My Starbucks Love Story

Blah blah independent coffeeshops blah blah fair trade blah blah coffee bean prices blah blah blah.

Blah.

I love Starbucks. Here’s why.

Blah blah independent coffeeshops blah blah fair trade blah blah coffee bean prices blah blah blah.

Blah.

I love Starbucks. Here’s why.

The first time I understood what coffee truly meant was the summer between my junior and senior years of high school. The small Wisconsin town where I grew up had numerous “coffee shops” that opened at 4 a..m. for the early shift workers, but boutique coffee had not yet arrived. Cappucino could be had in Italian restaurants, sometimes. Order it at Bessie’s Donuts, and Bess was likely to spit in the cup of brown water she poured you.

So during that fateful summer, I was taking a creative writing class in downtown Chicago, coming down to the big city by myself twice a week on the train and walking the six blocks to the college building where it was held. And on the way, right on the corner of Jackson, was a Starbucks.

One morning, no tepid half-decaf available at home, the smell of strong coffee drew me inside. There was a menu with about 20 words I didn’t recognize, hissing and banging noises coming from a huge machine, and a guy in an apron who looked at me expectantly. I blurted out the same thing I’d heard the guy in front of me say. “Cappuccino, please.”

The people behind me shifted and bumped until I was at the end of the line with an impossibly small cup, my wallet $3 lighter. I poured in sugar, again, because the man ahead of me, in a gray business suit with a black briefcase, did the same. And sipped.

Cappuccino tasted like the big city to me, strong and harsh and burning on my tongue. Around me at the counter, standing (no room to sit down, or time) stood people in stockings and sneakers, two girls with blue and purple streaked hair, and one guy with a bike wheel over his shoulder. People pushed past us, the revolving door turning like a ferris wheel, slow and steady. Every morning I came up out of the train station and onto the sidewalk and these buildings, taller than anything I’d ever seen before, formed canyons down which rivers of people walked, all in one direction, steadily, before 9 a.m.

I vowed right then and there that I would work in this city, I would come and live here, I’d drink cappuccino every day and feel this rush of energy, the sound of the train going by like an ocean wave crashing overhead, even in sleep nobody relaxed here.

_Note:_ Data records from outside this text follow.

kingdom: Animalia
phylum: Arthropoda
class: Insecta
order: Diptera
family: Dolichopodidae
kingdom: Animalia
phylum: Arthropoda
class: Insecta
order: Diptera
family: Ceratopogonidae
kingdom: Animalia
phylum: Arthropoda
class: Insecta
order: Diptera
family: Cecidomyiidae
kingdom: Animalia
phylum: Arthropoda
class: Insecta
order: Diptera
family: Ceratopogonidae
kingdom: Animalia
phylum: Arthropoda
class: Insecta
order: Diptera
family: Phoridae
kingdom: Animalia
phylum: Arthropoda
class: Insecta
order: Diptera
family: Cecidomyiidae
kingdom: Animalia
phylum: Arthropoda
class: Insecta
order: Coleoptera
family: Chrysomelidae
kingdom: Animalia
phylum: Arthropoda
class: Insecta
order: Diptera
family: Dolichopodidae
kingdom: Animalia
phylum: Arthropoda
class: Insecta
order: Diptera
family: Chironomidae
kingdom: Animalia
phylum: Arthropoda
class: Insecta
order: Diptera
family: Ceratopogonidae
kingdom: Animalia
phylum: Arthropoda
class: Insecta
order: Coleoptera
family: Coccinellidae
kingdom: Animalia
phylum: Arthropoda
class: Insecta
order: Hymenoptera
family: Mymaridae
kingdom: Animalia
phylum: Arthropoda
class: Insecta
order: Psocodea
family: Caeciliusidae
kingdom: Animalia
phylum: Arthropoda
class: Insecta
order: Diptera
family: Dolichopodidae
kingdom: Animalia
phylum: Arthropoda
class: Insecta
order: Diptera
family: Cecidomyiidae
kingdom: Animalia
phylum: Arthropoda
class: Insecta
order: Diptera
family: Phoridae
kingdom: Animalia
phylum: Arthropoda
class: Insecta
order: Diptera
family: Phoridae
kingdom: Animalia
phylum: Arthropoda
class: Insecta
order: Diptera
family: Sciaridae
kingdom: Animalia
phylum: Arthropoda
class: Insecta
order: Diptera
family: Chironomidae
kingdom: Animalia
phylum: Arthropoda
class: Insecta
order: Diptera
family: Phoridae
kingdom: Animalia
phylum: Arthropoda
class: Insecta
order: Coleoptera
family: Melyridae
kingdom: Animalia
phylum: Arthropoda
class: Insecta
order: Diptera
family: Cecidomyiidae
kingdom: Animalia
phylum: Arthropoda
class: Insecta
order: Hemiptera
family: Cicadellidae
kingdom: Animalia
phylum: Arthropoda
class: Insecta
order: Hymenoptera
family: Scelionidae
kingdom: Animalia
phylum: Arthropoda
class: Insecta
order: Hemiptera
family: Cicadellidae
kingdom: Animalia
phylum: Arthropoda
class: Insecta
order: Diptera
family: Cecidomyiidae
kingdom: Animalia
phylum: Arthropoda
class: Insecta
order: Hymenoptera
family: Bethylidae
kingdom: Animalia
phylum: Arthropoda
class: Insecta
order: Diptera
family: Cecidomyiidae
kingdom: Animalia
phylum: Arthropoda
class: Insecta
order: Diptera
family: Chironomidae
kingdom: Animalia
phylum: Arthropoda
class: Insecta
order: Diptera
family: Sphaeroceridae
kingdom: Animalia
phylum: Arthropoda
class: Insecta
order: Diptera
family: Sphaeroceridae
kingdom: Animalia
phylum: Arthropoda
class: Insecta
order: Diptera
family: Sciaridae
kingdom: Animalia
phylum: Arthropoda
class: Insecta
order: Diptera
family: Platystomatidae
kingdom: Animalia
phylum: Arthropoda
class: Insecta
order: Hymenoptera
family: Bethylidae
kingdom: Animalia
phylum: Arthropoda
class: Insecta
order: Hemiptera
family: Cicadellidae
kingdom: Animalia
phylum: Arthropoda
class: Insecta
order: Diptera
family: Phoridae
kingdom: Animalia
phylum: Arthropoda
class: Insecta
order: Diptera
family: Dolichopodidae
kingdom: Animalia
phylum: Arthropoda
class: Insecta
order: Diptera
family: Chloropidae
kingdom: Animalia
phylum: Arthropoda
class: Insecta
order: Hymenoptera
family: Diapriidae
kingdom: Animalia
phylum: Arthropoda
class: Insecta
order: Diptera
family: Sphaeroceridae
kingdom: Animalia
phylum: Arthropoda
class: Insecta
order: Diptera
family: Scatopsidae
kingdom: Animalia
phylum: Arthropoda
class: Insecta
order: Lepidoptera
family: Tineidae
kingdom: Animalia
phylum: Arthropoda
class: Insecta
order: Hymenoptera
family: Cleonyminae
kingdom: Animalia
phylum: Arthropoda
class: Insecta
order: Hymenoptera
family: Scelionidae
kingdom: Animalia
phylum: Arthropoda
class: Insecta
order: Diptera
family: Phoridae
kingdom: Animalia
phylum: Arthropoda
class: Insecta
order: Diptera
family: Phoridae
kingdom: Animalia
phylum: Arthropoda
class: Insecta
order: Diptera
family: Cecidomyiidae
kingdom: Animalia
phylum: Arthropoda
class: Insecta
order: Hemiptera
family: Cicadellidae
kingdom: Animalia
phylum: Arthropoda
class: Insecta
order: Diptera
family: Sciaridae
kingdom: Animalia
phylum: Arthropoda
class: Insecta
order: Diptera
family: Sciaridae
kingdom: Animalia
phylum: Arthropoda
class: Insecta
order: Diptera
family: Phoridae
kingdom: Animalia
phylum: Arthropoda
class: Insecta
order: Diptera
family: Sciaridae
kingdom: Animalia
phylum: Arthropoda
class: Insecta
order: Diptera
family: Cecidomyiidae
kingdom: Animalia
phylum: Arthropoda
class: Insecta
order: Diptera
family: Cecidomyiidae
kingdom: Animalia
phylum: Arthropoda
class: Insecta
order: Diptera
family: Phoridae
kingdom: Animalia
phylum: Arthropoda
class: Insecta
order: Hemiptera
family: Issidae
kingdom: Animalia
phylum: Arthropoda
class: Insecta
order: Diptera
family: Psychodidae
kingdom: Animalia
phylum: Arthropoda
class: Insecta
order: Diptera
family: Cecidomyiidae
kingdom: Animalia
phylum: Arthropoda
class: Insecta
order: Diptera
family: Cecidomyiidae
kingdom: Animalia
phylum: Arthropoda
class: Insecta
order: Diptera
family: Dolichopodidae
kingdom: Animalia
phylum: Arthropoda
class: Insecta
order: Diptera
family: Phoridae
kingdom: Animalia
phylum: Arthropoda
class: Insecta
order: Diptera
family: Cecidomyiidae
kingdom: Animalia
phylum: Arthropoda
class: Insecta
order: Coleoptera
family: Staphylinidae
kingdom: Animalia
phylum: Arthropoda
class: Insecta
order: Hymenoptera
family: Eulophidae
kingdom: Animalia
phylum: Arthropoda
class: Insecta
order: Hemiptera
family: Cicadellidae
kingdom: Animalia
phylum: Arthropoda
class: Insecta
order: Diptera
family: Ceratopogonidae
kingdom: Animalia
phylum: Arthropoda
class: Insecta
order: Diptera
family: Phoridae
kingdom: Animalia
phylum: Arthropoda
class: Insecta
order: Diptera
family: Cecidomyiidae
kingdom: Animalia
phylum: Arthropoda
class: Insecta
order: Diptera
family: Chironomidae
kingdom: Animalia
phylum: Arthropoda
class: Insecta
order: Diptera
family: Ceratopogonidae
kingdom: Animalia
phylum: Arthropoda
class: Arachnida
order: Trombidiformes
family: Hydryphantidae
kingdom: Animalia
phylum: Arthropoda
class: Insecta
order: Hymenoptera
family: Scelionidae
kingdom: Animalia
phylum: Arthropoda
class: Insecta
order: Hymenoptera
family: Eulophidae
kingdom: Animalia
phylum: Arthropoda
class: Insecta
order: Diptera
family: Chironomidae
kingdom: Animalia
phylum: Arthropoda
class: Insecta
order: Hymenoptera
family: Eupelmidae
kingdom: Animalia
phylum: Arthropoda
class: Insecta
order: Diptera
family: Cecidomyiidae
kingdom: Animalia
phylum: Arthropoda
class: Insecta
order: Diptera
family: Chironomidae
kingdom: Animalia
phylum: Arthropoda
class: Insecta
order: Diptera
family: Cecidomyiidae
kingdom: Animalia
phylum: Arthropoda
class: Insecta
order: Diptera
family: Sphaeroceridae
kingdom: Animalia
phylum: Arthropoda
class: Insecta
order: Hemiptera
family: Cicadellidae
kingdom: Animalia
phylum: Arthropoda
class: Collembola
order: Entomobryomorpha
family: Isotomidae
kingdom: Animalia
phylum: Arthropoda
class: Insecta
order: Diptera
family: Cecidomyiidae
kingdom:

And the people I met in this class, from all over, ravers and students and descendents (one girl told me, tracking down her ancestry for a story, that she’d found the actual ship her relatives were kidnapped and brought on) of slaves, big city people, who were loud and argued, just like me.

At my high school reunion a year ago, people asked, “So what are you doing now?” I’d dieted for months, tanned, paid too much for a dress and haircut because I wasn’t rich when I knew them and they’d made fun of my poor clothes, my frizzy braids. I’d told them, in one of those stupid class exercises way back when, that I’d wanted to be a writer and live in the city. Everybody wrote down their childhood dreams and their current situations. Few matched. Mine did, and I wondered for a moment if it was foolish, that kind of consistency. People say single-minded and it’s not always a compliment.

I thought about telling them I was drinking cappuccino. How that first sip always reminds me of the hazy summer mornings, the train, the street. How the taste reminds me how far I’ve come.

There’s a Starbucks in that small town now. They’d have known what I was talking about.

But I didn’t think they’d understand.